White Chocolate Cheesecake with White Chocolate Brandy Sauce
4 (1 ounce) squares white chocolate
3 (8 ounce) packages cream cheese
¾ cup white sugar
¼ cup all-purpose flour
½ cup heavy cream
½ teaspoon vanilla extract
2 cups finely chopped white chocolate
1 cup heavy cream
2 fluid ounces brandy
Preheat oven to 300 degrees F (150 degrees C). Wrap the outside of a 10-inch springform pan with foil. Grease the inside of the pan.
Place the cream cheese, sugar, and flour in a mixing bowl and cream until light and fluffy. Beat in eggs one at a time, mixing well after each addition. Scrape bowl.
Melt 4 ounces of the white chocolate. With an electric mixer on low speed, mix melted white chocolate into cream cheese mixture. Keeping electric mixer on low, slowly beat in the vanilla and 1/2 cup of heavy cream. Blend well. Pour mixture into the prepared springform pan.
Place cheesecake pan in a water bath filled with warm water. Bake at 300 degrees F (150 degrees C) for 50 to 60 minutes, or until center of the cheesecake is just firm. Cool at room temperature for 1 hour.

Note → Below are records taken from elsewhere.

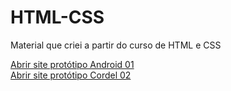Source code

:# HTML-CSS
 Material que criei a partir do curso de HTML e CSS
 
<a target="_blank" href="https://arthurfcosmo.github.io/HTML-CSS/2.CSS/Desafio.ex022-CSS-Site-Simples/site-teste.html">Abrir site protótipo Android 01</a><br>
<a target="_blank" href="https://arthurfcosmo.github.io/HTML-CSS/2.CSS/Desafio.ex023-CSS-Site-com-background/site-cordel-background">Abrir site protótipo Cordel 02</a>
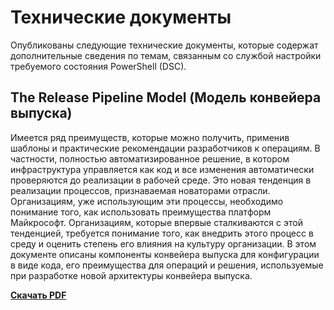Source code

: # Технические документы

Опубликованы следующие технические документы, которые содержат дополнительные сведения по темам, связанным со службой настройки требуемого состояния PowerShell (DSC).

## The Release Pipeline Model (Модель конвейера выпуска)
Имеется ряд преимуществ, которые можно получить, применив шаблоны и практические рекомендации разработчиков к операциям. В частности, полностью автоматизированное решение, в котором инфраструктура управляется как код и все изменения автоматически проверяются до реализации в рабочей среде. Это новая тенденция в реализации процессов, признаваемая новаторами отрасли. Организациям, уже использующим эти процессы, необходимо понимание того, как использовать преимущества платформ Майкрософт. Организациям, которые впервые сталкиваются с этой тенденцией, требуется понимание того, как внедрить этого процесс в среду и оценить степень его влияния на культуру организации. В этом документе описаны компоненты конвейера выпуска для конфигурации в виде кода, его преимущества для операций и решения, используемые при разработке новой архитектуры конвейера выпуска. 

**[Скачать PDF](http://aka.ms/thereleasepipelinemodelpdf)**

<!--HONumber=Apr16_HO2-->


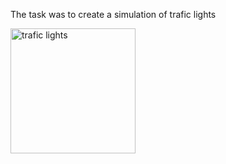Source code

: The task was to create a simulation of trafic lights  

<img src="trafic_lights.png" alt="trafic lights" style="width:200px;"/>

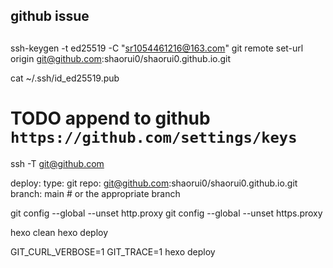 ## github issue

## 
ssh-keygen -t ed25519 -C "sr1054461216@163.com"
git remote set-url origin git@github.com:shaorui0/shaorui0.github.io.git

cat ~/.ssh/id_ed25519.pub
 
# TODO append to github `https://github.com/settings/keys`

ssh -T git@github.com

deploy:
  type: git
  repo: git@github.com:shaorui0/shaorui0.github.io.git
  branch: main # or the appropriate branch

git config --global --unset http.proxy
git config --global --unset https.proxy


hexo clean
hexo deploy

GIT_CURL_VERBOSE=1 GIT_TRACE=1 hexo deploy
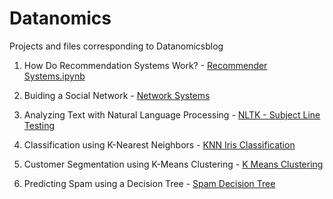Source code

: # Datanomics
Projects and files corresponding to Datanomicsblog

1. How Do Recommendation Systems Work? - [Recommender Systems.ipynb](https://github.com/cchristine100/Datanomics/blob/master/Recommender%20Systems.ipynb)

2. Buiding a Social Network - [Network Systems](https://github.com/cchristine100/Datanomics/blob/master/Network%20Systems.ipynb)

3. Analyzing Text with Natural Language Processing - [NLTK - Subject Line Testing](https://github.com/cchristine100/Datanomics/blob/master/NLTK%20-%20Subject%20Line%20Testing.ipynb)

4. Classification using K-Nearest Neighbors - [KNN Iris Classification](https://github.com/cchristine100/Datanomics/blob/master/Iris%20Classification.ipynb)

5. Customer Segmentation using K-Means Clustering - [K Means Clustering](https://github.com/cchristine100/Datanomics/blob/master/KMeans_Segmentation.ipynb)

6. Predicting Spam using a Decision Tree - [Spam Decision Tree](https://github.com/cchristine100/Datanomics/blob/master/DecisionTree_Spam.ipynb)
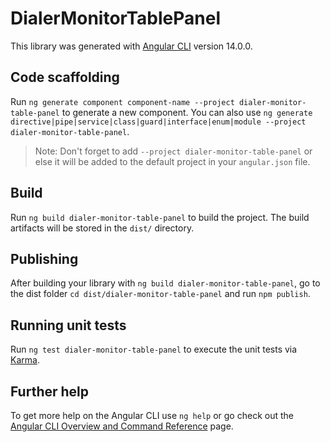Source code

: # DialerMonitorTablePanel

This library was generated with [Angular CLI](https://github.com/angular/angular-cli) version 14.0.0.

## Code scaffolding

Run `ng generate component component-name --project dialer-monitor-table-panel` to generate a new component. You can also use `ng generate directive|pipe|service|class|guard|interface|enum|module --project dialer-monitor-table-panel`.
> Note: Don't forget to add `--project dialer-monitor-table-panel` or else it will be added to the default project in your `angular.json` file. 

## Build

Run `ng build dialer-monitor-table-panel` to build the project. The build artifacts will be stored in the `dist/` directory.

## Publishing

After building your library with `ng build dialer-monitor-table-panel`, go to the dist folder `cd dist/dialer-monitor-table-panel` and run `npm publish`.

## Running unit tests

Run `ng test dialer-monitor-table-panel` to execute the unit tests via [Karma](https://karma-runner.github.io).

## Further help

To get more help on the Angular CLI use `ng help` or go check out the [Angular CLI Overview and Command Reference](https://angular.io/cli) page.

Refrigerate until set before removing from pan.
To make White Chocolate Brandy Sauce: place chopped white chocolate in a heat-proof bowl. Pour 1 cup cream into a saucepan and bring it to a boil over medium-high heat. Watch carefully so it doesn’t boil over. Pour hot cream over chopped white chocolate; let soften for 2 minutes. Stir with a wooden spoon until melted. Add brandy and continue stirring until incorporated. Pour over chilled cheesecake and serve.